**Extrait choisi:**

+-------+

Les baobabs ont cette particularité d’être creux à l’intérieur. S’ils ne sont pas utilisés, ils peuvent jouer un rôle d'exutoire ou de confident : l'homme fait vœu de sacrifice contre sa malédiction en appuyant les deux mains sur son tronc. De façon marginale, il arrive qu’ils servent d'abri bus, d'habitation ou de cabane.
Dans son bulletin du comité d'études historiques et scientifiques de l'AOF publié en 1926, Michel Perron, administrateur des colonies, rapporte qu’à cette époque personne ne pouvait plus être insulté ni frappé s’il s’était réfugié dans le creux du tronc et sous les branches du baobab de Toumbou-bâ. Le véritable droit d'asile serait détenu ainsi par ce baobab, qui aurait donné la notoriété à tout le village grâce à ses vertus (op. cit. Gartnaud).
Espace sacré, lieu asilaire : les baobabs ont été souvent utilisés comme sépulture pour des griots, ainsi que pour certains lépreux.

+-------+

**Consignes de travail:**
- a) Indiquez si chacune des affirmations suivantes s'accorde avec l'extrait sur les baobabs, en répondant par oui ou par non et en citant les mots de l'extrait qui tranchent.
(i) Les baobabs sont creux à l'intérieur.
(ii) Le bulletin de Michel Perron a paru en 1930.
(iii) Les baobabs ont servi de sépulture à des griots.
- b) Répondez brièvement à ces questions d'après l'extrait sur les baobabs.
(i) Quelle fonction Michel Perron exerçait-il ?
(ii) Quel baobab détiendrait le véritable droit d'asile ?
(iii) Outre les griots, à qui les baobabs ont-ils servi de sépulture ?
- c) Prolongez l'extrait sur les baobabs à la suite de sa dernière phrase.

Éléments conservés d'une collection:
+-------+

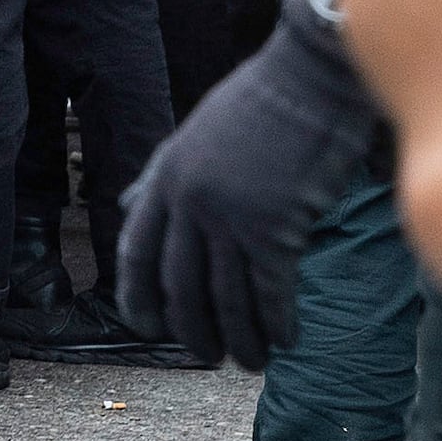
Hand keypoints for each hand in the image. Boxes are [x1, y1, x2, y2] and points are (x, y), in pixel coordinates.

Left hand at [114, 0, 382, 368]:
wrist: (311, 78)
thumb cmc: (262, 104)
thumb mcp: (194, 135)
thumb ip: (162, 176)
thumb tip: (129, 204)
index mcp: (164, 177)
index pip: (136, 250)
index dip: (139, 294)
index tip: (146, 326)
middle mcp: (188, 201)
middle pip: (180, 284)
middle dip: (192, 329)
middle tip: (206, 356)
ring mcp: (229, 215)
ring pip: (226, 297)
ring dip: (239, 337)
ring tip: (251, 362)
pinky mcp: (276, 226)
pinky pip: (271, 291)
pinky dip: (277, 322)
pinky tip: (286, 340)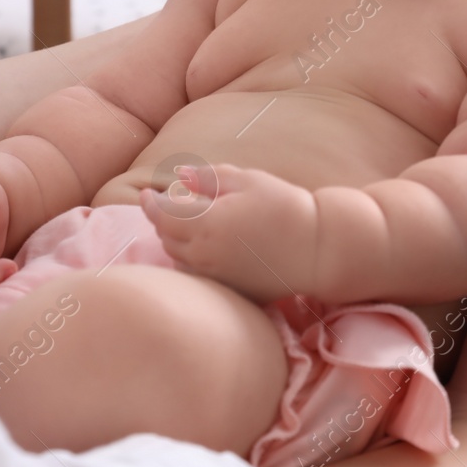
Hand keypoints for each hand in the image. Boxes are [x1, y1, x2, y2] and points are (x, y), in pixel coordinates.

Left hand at [139, 163, 318, 303]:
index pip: (162, 214)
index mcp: (207, 224)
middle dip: (163, 219)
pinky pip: (196, 276)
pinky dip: (189, 260)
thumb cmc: (286, 207)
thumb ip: (210, 178)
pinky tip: (203, 248)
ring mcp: (216, 276)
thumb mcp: (249, 181)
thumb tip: (181, 177)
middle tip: (171, 204)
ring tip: (188, 224)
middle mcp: (205, 255)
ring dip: (174, 240)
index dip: (151, 202)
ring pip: (178, 259)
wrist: (318, 248)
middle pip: (166, 237)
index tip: (149, 192)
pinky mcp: (229, 289)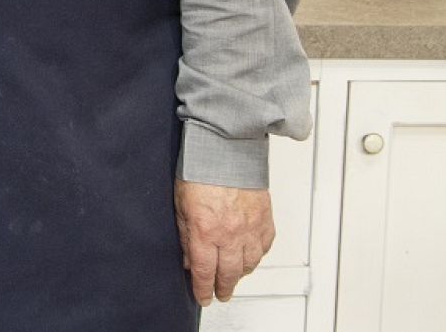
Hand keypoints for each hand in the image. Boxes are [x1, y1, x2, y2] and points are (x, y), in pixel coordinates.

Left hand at [174, 179, 274, 305]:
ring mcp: (250, 228)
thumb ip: (185, 235)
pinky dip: (257, 256)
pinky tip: (250, 257)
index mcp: (205, 231)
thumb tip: (189, 258)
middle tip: (220, 293)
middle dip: (223, 287)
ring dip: (240, 274)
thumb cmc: (201, 169)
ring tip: (234, 276)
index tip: (203, 296)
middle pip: (229, 274)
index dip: (203, 289)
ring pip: (249, 264)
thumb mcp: (181, 205)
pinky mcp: (264, 219)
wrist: (227, 148)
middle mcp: (230, 234)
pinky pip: (264, 247)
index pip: (204, 272)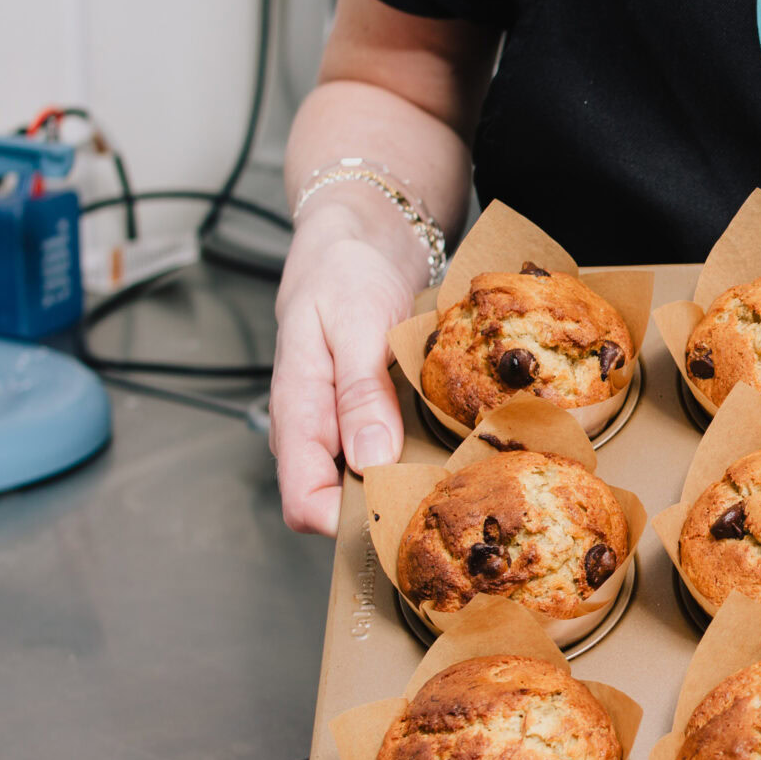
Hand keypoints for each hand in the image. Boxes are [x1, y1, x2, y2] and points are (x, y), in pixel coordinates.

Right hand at [269, 190, 426, 534]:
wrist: (360, 237)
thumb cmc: (345, 272)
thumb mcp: (354, 323)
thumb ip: (359, 393)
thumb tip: (369, 462)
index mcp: (298, 413)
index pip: (305, 505)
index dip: (349, 523)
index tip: (408, 512)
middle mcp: (315, 432)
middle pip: (342, 505)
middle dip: (392, 509)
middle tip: (453, 498)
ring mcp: (340, 427)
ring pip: (370, 484)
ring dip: (412, 485)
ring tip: (462, 474)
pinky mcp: (367, 418)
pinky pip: (389, 457)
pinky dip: (419, 459)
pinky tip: (454, 449)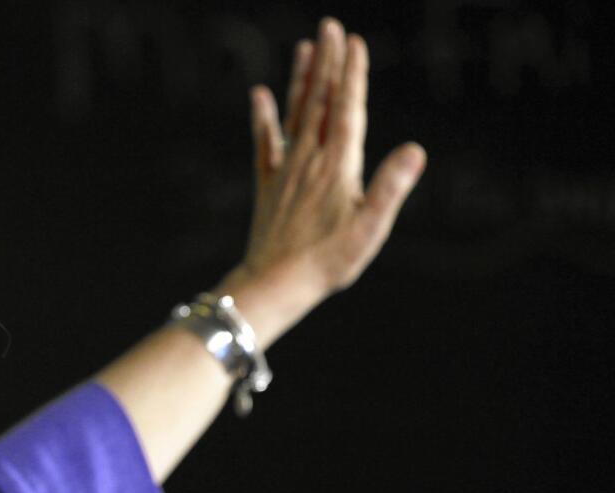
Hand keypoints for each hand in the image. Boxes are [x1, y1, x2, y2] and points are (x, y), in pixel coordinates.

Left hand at [226, 18, 425, 343]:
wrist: (275, 284)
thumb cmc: (328, 262)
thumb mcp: (370, 228)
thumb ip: (391, 187)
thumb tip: (415, 150)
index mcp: (339, 166)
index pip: (348, 109)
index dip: (352, 74)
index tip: (354, 42)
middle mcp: (310, 160)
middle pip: (320, 102)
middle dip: (327, 63)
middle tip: (330, 26)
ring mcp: (287, 170)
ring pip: (295, 114)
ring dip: (301, 79)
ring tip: (305, 47)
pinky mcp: (269, 185)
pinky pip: (265, 143)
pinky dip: (263, 117)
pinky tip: (260, 94)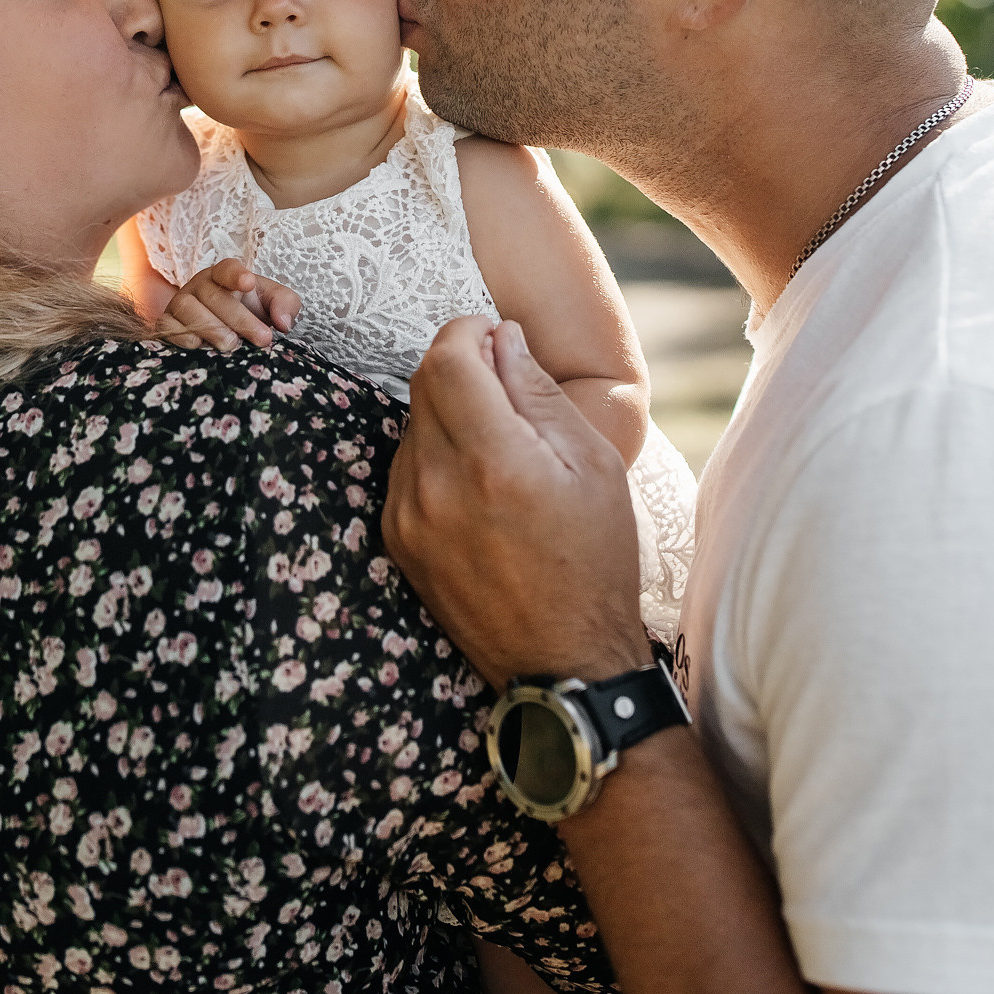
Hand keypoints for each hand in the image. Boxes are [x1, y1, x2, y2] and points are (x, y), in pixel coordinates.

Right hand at [156, 259, 301, 350]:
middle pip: (213, 295)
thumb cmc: (250, 313)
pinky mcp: (167, 322)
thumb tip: (283, 323)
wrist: (224, 333)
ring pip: (189, 309)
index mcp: (224, 275)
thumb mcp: (273, 305)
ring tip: (231, 344)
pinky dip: (183, 335)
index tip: (249, 283)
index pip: (227, 268)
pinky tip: (199, 346)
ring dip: (212, 328)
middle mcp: (200, 285)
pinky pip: (168, 325)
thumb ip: (285, 305)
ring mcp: (180, 303)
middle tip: (261, 339)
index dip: (236, 275)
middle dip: (240, 319)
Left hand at [385, 316, 645, 687]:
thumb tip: (502, 337)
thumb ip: (538, 393)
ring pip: (412, 423)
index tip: (495, 337)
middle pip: (423, 383)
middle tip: (503, 381)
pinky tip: (477, 481)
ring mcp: (408, 516)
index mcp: (493, 462)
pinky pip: (405, 467)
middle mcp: (437, 486)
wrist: (563, 661)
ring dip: (447, 412)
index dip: (469, 331)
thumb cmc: (595, 560)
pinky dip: (435, 454)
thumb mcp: (593, 465)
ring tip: (499, 444)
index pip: (447, 358)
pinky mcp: (397, 539)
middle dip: (460, 365)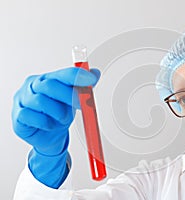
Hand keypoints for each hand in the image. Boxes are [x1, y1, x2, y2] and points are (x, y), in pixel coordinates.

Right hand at [12, 67, 100, 187]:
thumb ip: (83, 87)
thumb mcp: (74, 101)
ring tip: (63, 119)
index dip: (77, 76)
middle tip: (82, 106)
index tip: (91, 80)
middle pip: (50, 85)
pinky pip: (31, 116)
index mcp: (48, 78)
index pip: (62, 73)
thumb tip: (95, 73)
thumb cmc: (59, 115)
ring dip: (58, 113)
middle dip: (69, 96)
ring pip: (41, 102)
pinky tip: (49, 125)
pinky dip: (45, 123)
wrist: (49, 136)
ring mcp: (22, 99)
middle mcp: (33, 86)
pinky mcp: (17, 116)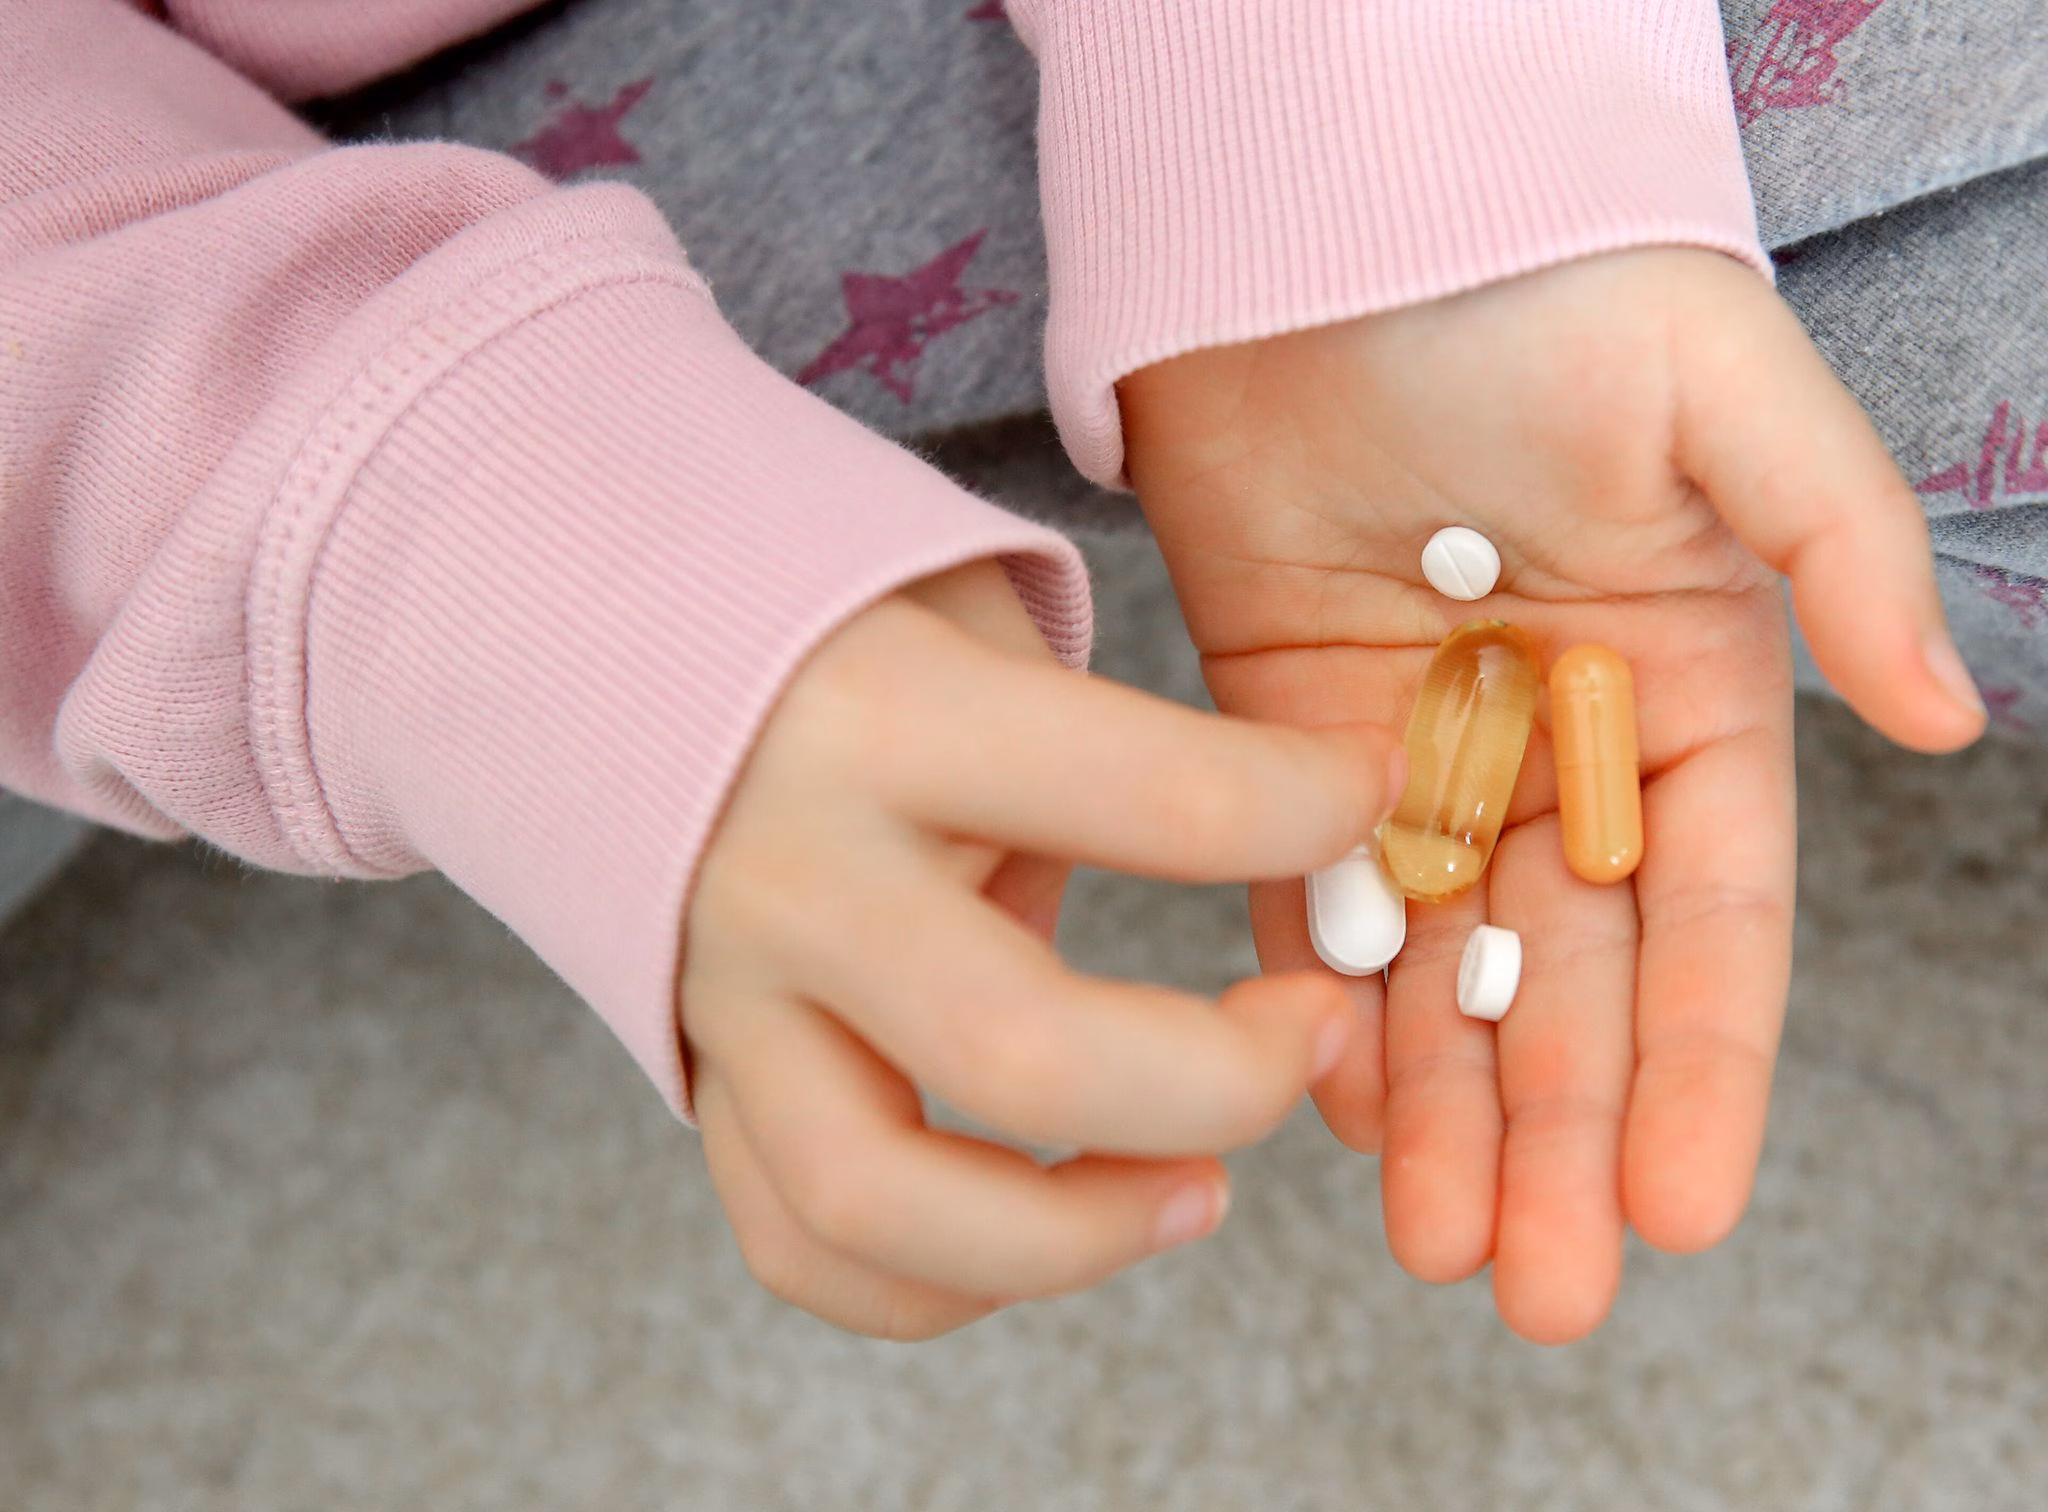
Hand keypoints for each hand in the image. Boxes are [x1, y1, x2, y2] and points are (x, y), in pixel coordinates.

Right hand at [679, 558, 1404, 1337]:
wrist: (597, 642)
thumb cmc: (836, 625)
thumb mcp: (973, 617)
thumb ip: (1112, 740)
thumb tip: (1314, 842)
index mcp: (884, 719)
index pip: (1152, 796)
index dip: (1309, 811)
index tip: (1368, 803)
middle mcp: (795, 875)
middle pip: (1022, 1054)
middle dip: (1221, 1080)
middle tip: (1312, 1033)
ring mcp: (728, 998)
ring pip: (881, 1202)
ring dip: (1076, 1236)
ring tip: (1201, 1191)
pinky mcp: (704, 1074)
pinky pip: (803, 1240)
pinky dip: (938, 1282)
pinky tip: (1054, 1227)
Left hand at [1118, 248, 1985, 1343]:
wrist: (1335, 233)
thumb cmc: (1544, 290)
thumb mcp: (1725, 395)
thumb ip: (1837, 547)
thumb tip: (1941, 714)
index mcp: (1689, 689)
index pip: (1710, 916)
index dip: (1700, 1065)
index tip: (1684, 1207)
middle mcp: (1559, 747)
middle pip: (1568, 980)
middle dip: (1559, 1136)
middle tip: (1543, 1293)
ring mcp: (1420, 753)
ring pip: (1437, 972)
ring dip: (1441, 1115)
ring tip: (1441, 1254)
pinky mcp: (1285, 735)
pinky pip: (1305, 898)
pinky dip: (1316, 1005)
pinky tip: (1326, 1115)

+-------+

**Corrigé des exercices:**
- a)
(i) Oui : « Les baobabs ont cette particularité d’être creux à l’intérieur. »
(ii) Non : « publié en 1926 »
(iii) Oui : « les baobabs ont été souvent utilisés comme sépulture pour des griots »

- b)
(i) Administrateur des colonies.
(ii) Le baobab de Toumbou-bâ.
(iii) À certains lépreux.

- c)
Anne Bargès (1997) donne sens à cette coutume du fait de la transgression. Car le griot, comme le « lépreux », ont transgressé l’ordre sacré du Falo. Ils possèdent une puissance ambivalente qu’il faut stocker ou contrôler. Sinon cela peut provoquer des conséquences néfastes pour la terre ou pour les humains. C’est pourquoi leurs sépultures devaient être puissantes et étanches, comme celle du baobab.
Dans la société mandingue, la structure hiérarchique (homme libre / personne de caste / esclave ou captif) détermine les rapports de sens et de force. La conception du corps et de la personne est tributaire de l’appartenance des personnes aux castes, selon sa fonction sociale. Rappelons ici que la notion de personne (mâ) contient l’idée de force, de maîtrise, d’antériorité et de contact (terre-eau). La personne humaine, qui représente l’être premier, est l’aboutissement et la luminescence de la création en tant que sosie du créateur. Elle se compose du « tere » support de la personnalité, du « ni » principe de vie et du « jo » son double. Ses composantes restent associées aux formes de vie « naturelles » (extérieures au corps humain) ainsi qu’aux formes de vie passées, c’est-à-dire aux ancêtres et à leurs esprits.
Mythe, mépris et feu du corps humain
Dans cette forme de cosmogonie, le lépreux, comme le griot, appartient au monde des morts. L’ambivalence existe dans sa nature même. De son vivant, le contact avec le lépreux présente déjà un danger majeur. Même leur vue peut être perçue comme génératrice de trouble.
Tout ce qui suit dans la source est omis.